(Listed records begins)

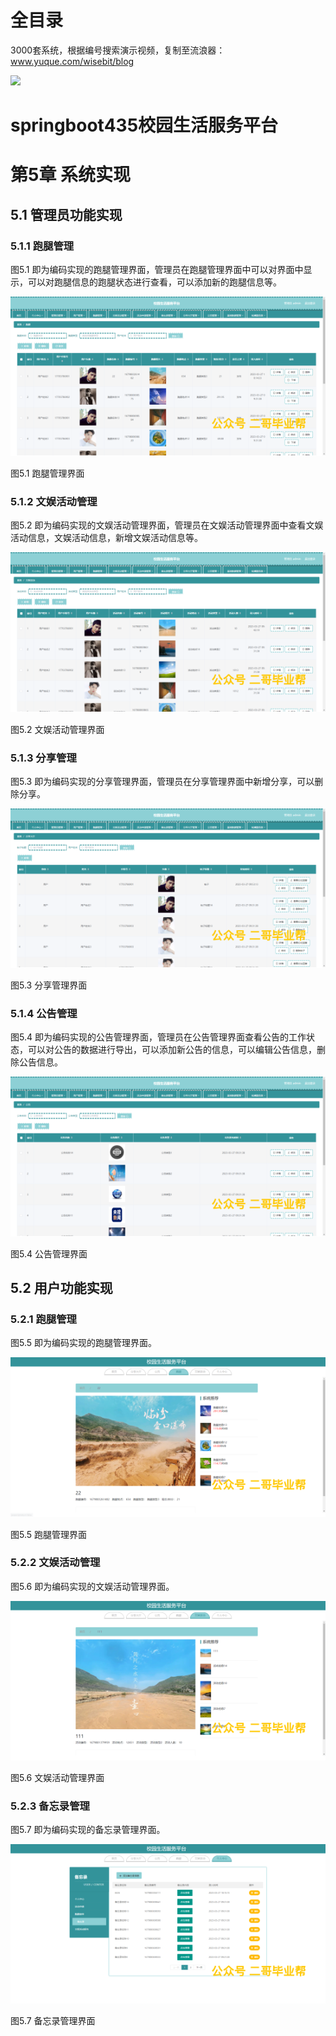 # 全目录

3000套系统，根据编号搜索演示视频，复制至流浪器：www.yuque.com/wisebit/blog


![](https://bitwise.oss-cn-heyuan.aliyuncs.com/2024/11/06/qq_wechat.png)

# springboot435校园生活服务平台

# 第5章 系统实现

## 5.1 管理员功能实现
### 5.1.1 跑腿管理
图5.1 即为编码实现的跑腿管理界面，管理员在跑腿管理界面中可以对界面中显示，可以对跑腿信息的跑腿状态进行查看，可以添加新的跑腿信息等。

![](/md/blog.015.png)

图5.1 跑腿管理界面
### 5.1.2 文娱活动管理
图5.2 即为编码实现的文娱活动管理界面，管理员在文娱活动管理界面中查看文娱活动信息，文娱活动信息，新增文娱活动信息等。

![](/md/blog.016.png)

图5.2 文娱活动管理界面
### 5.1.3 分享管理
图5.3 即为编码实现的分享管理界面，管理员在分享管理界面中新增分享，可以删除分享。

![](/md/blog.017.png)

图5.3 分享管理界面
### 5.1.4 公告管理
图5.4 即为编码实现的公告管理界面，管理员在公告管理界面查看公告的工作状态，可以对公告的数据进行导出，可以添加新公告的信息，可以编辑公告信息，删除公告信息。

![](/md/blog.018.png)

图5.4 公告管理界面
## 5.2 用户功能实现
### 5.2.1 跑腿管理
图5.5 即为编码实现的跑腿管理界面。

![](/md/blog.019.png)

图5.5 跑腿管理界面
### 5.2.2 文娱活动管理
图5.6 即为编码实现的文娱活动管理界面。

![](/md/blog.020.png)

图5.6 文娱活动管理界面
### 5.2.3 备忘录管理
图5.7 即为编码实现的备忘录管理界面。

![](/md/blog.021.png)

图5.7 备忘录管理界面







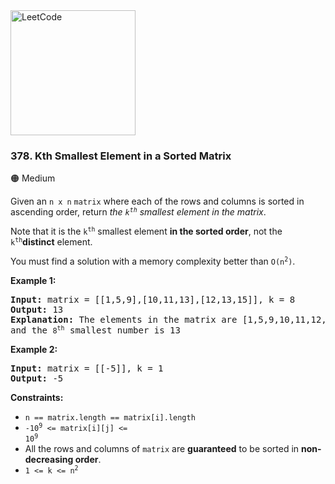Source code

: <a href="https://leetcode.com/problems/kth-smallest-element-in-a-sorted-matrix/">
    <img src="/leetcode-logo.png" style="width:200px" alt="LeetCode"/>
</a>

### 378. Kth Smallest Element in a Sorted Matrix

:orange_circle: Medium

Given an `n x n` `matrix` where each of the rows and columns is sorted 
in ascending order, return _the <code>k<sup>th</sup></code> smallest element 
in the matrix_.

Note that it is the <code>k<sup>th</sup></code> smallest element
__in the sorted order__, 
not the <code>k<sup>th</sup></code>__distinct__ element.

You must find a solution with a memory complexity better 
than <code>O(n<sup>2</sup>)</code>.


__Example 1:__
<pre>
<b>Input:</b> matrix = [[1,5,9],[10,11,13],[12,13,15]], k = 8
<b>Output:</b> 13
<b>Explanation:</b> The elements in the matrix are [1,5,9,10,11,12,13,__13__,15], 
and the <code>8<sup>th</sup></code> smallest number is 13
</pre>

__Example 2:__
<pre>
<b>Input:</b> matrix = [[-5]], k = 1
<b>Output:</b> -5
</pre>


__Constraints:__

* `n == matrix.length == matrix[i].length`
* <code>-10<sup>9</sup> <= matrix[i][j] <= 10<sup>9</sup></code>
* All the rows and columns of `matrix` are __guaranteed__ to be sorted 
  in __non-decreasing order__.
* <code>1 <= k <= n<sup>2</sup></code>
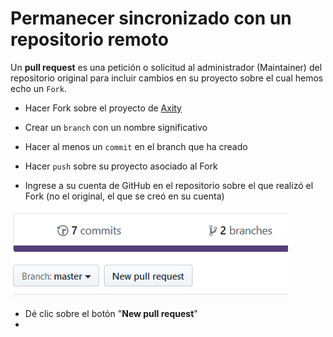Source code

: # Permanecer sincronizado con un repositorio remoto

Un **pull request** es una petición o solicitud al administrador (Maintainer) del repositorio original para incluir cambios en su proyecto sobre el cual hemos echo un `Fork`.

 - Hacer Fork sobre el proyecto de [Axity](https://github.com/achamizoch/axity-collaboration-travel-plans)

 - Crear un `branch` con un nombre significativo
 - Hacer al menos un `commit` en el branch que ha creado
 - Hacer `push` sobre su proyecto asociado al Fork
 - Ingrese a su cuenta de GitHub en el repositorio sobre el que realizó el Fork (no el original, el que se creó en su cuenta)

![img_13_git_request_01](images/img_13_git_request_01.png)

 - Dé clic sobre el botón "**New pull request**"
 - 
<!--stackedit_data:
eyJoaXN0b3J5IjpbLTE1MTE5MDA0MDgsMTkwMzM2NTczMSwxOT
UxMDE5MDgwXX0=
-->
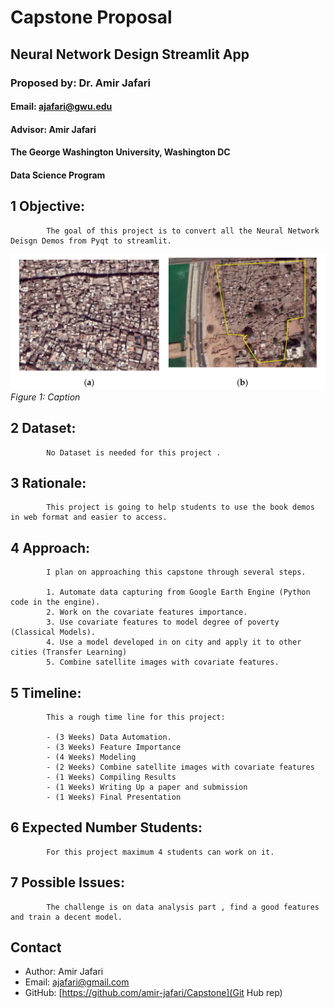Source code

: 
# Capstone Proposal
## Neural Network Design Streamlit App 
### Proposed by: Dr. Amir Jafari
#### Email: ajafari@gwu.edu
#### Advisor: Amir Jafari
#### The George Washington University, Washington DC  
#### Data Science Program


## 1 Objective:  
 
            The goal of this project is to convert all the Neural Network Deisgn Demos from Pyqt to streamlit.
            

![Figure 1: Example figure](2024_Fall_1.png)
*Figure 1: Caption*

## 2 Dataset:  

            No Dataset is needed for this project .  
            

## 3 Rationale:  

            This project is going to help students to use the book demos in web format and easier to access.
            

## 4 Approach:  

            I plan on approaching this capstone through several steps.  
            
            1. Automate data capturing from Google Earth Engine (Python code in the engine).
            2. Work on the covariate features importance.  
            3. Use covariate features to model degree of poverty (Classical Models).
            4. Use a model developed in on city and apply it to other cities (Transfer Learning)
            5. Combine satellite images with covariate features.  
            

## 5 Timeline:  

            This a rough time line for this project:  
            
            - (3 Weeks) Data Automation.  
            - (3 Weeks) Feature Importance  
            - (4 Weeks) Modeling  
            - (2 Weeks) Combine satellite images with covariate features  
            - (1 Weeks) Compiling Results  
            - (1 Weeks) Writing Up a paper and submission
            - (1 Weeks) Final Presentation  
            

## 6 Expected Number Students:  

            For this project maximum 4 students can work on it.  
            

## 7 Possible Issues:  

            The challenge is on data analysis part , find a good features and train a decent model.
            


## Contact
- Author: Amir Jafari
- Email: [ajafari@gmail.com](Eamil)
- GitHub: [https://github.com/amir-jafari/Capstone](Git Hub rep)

(Listed records ends)

> What this task involves
Copy out the lines from the one containing "### 378. Kth" up to and including the one containing "in the matrix_.", keeping every character the same.

> Reply to the task
### 378. Kth Smallest Element in a Sorted Matrix

:orange_circle: Medium

Given an `n x n` `matrix` where each of the rows and columns is sorted 
in ascending order, return _the <code>k<sup>th</sup></code> smallest element 
in the matrix_.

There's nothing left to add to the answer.